## [Apply what you read]
**a.** Copy the part of the pizza thread starting at "## Claire (Jul" and ending at "stretches your vocabulary!).".
**b.** Answer these questions using the pizza thread:
(i) What three things did Claire's years in Hawaii teach her to dislike on pizza?
(ii) According to the first post, what does Pizza Hut's deep dish do that makes it fantastic?
(iii) What pets did Claire have when the bad pizza was left on the table?

I agree......even bad pizza is still good (or better than no pizza).

What is it about Pizza Hut deep dish? It is sooooooooooooo good. Now, PH is nowhere near my favorite when it comes to pizza, but their deep dish is fantastic the way it slightly crunches.


----------



## Claire (Jul 23, 2005)

My years of living in Hawaii taught me to dislike spam, fish, and pineapple on pizza.  Don't get me wrong, I'll eat it (heck, I'll eat anything)(do you realize my little small town paper will print some words these guys won't ... like aitch-eee-double-hockey-sticks and the alternative word for gender?  It's great, though, because it stretches your vocabulary!).  

I really thought, since most of you are pet lovers, you'd like this one:  Once upon a time, many years ago, when we lived in Hawaii, we actually got a bad pizza.  And I'm not fussy.  I have my preferences, but there is almost no such thing as a bad pizza.  This one was truly terrible.  We had (have) what was then called a Geisha table; in effect, a Japanese dining room table, that we use for a coffee table.  Back then we actually ate on it (hubby and I can still sit on the floor and get up, but many of our freinds cannot, so we don't dine on it very often).  At the time we had a cat and a new puppy.  The puppy couldn't get anywhere without help -- heck, three horizontal feet wore her out enough for a nap.  Hubby and I wound up drinking a bottle of wine and eating almost none of the pizza and going upstairs to bed, leaving the pizza on the table.  When we awoke and went downstairs we just about fell over laughing.  

The cat didn't just satisfy herself jumping up on the table and eating the pizza, she threw it on the floor so the puppy could share it.  They were both lying around, burping and farting, with distended bellies.  

Now, when my ancient dog whines for food, I try to remember how entertaining she was when she was a pup.


----------

## [Stored data]
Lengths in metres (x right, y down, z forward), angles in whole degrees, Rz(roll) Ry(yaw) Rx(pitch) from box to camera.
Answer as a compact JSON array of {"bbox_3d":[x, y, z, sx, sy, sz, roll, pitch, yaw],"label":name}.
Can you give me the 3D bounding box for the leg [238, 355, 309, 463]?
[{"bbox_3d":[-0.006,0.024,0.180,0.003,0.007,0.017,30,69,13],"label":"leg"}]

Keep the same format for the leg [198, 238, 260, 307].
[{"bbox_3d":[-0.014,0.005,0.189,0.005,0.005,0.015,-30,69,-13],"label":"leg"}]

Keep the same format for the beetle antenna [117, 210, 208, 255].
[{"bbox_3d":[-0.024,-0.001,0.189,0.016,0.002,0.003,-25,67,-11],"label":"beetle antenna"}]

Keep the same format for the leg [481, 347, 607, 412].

## [Answers by task]
**a.**
## Claire (Jul 23, 2005)

My years of living in Hawaii taught me to dislike spam, fish, and pineapple on pizza.  Don't get me wrong, I'll eat it (heck, I'll eat anything)(do you realize my little small town paper will print some words these guys won't ... like aitch-eee-double-hockey-sticks and the alternative word for gender?  It's great, though, because it stretches your vocabulary!).

**b.**
(i) Spam, fish, and pineapple.
(ii) It slightly crunches.
(iii) A cat and a new puppy.